Two papers have been accepted as oral presentations at the third Italian Conference on Computational Linguistics (CLiC-it 2016). The conference will be held in Napoli, at the Università Federico II, in December 5-6 2016.
- “KD Strikes Back: from Keyphrases to Labelled Domains Using External Knowledge Sources” by Giovanni Moretti, Rachele Sprugnoli, and Sara Tonelli
This paper presents L-KD, a tool that relies on available linguistic and knowledge resources to perform keyphrase clustering and labelling. The aim of L-KD is to help finding and tracing themes in English and Italian text data, represented by groups of keyphrases and associated domains. We perform an evaluation of the top-ranked domains using the 20 Newsgroup dataset, and we show that 8 domains out of 10 match with manually assigned labels.
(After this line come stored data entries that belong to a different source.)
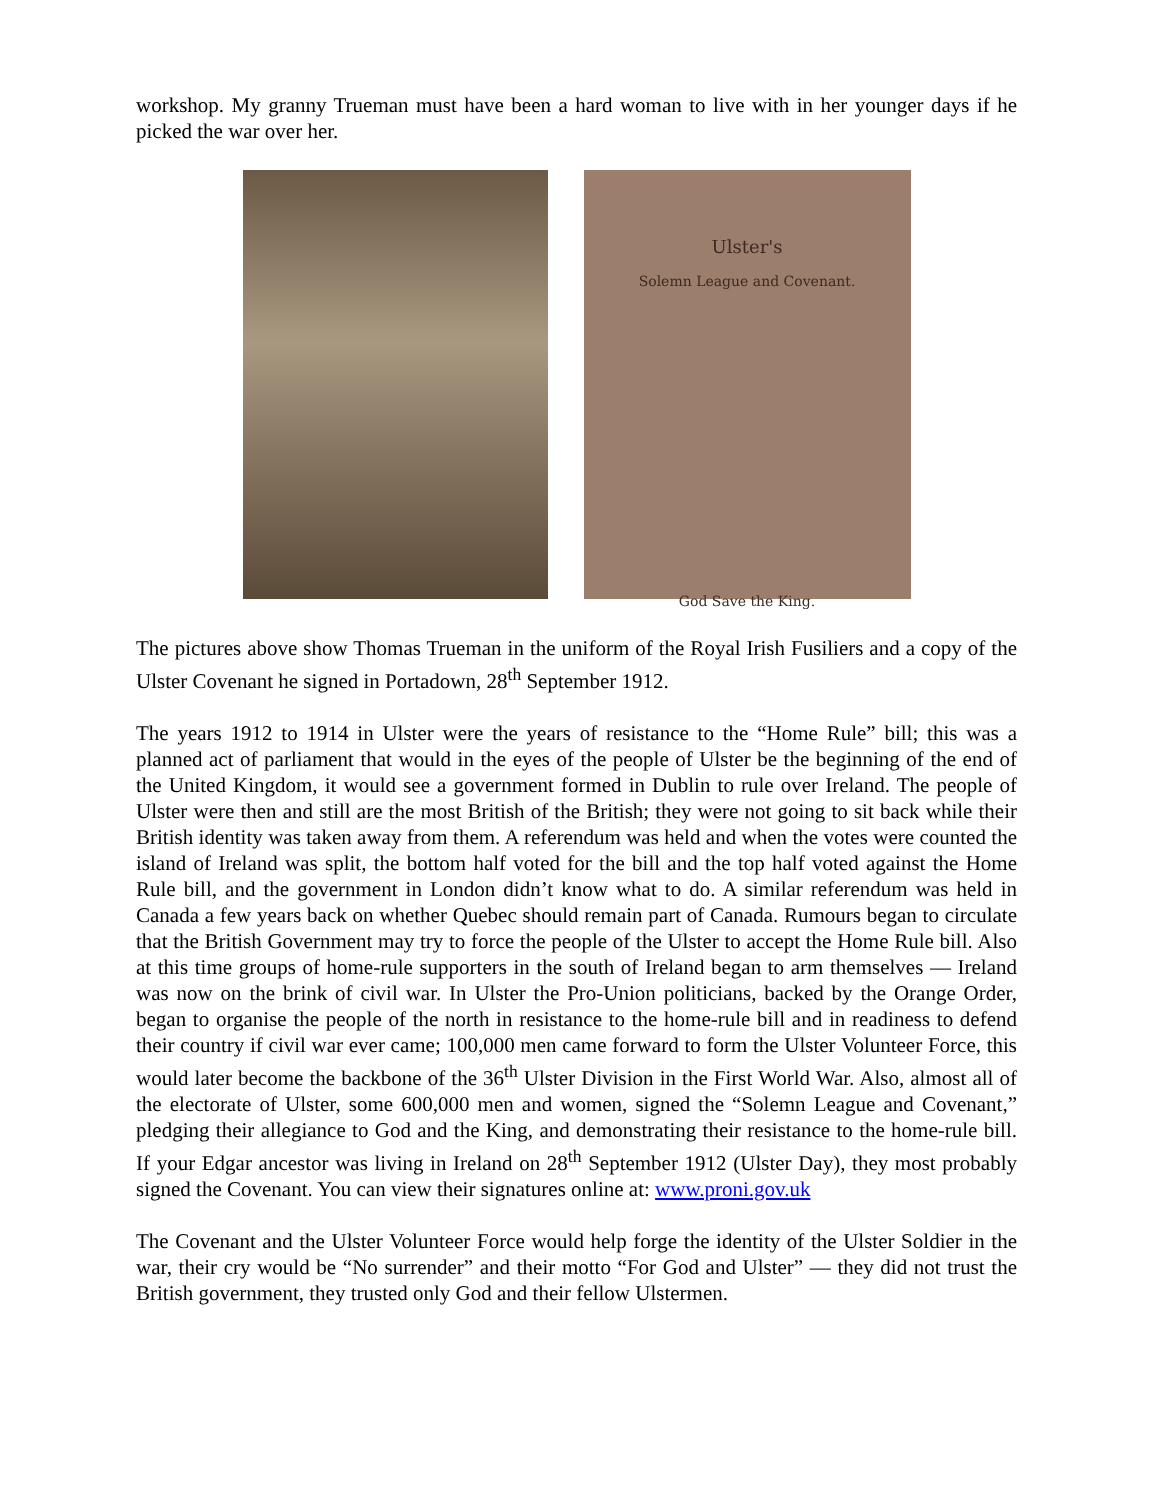workshop. My granny Trueman must have been a hard woman to live with in her younger days if he picked the war over her.
Ulster's
Solemn League and Covenant.
God Save the King.
The pictures above show Thomas Trueman in the uniform of the Royal Irish Fusiliers and a copy of the Ulster Covenant he signed in Portadown, 28<sup>th</sup> September 1912.
The years 1912 to 1914 in Ulster were the years of resistance to the “Home Rule” bill; this was a planned act of parliament that would in the eyes of the people of Ulster be the beginning of the end of the United Kingdom, it would see a government formed in Dublin to rule over Ireland. The people of Ulster were then and still are the most British of the British; they were not going to sit back while their British identity was taken away from them. A referendum was held and when the votes were counted the island of Ireland was split, the bottom half voted for the bill and the top half voted against the Home Rule bill, and the government in London didn’t know what to do. A similar referendum was held in Canada a few years back on whether Quebec should remain part of Canada. Rumours began to circulate that the British Government may try to force the people of the Ulster to accept the Home Rule bill. Also at this time groups of home-rule supporters in the south of Ireland began to arm themselves — Ireland was now on the brink of civil war. In Ulster the Pro-Union politicians, backed by the Orange Order, began to organise the people of the north in resistance to the home-rule bill and in readiness to defend their country if civil war ever came; 100,000 men came forward to form the Ulster Volunteer Force, this would later become the backbone of the 36<sup>th</sup> Ulster Division in the First World War. Also, almost all of the electorate of Ulster, some 600,000 men and women, signed the “Solemn League and Covenant,” pledging their allegiance to God and the King, and demonstrating their resistance to the home-rule bill. If your Edgar ancestor was living in Ireland on 28<sup>th</sup> September 1912 (Ulster Day), they most probably signed the Covenant. You can view their signatures online at: www.proni.gov.uk
The Covenant and the Ulster Volunteer Force would help forge the identity of the Ulster Soldier in the war, their cry would be “No surrender” and their motto “For God and Ulster” — they did not trust the British government, they trusted only God and their fellow Ulstermen.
This confirms the good accuracy of this approach, which does not require supervision.
- “SIMPITIKI: a Simplification corpus for Italian extracted from Wikipedia” by Sara Tonelli, Alessio Palmero Aprosio and Francesca Saltori
In this work, we analyse whether Wikipedia can be used to leverage simplification pairs instead of Simple Wikipedia, which has proved unreliable for assessing automatic simplification systems, and is available only in English. We focus on sentence pairs in which the target sentence is the outcome of a Wikipedia edit marked as simplified, and manually annotate simplification phenomena following an existing scheme proposed for previous simplification corpora in Italian. The outcome of this work is the SIMPITIKI corpus, which we make freely available, with pairs of sentences extracted from Wikipedia edits and annotated with simplification types.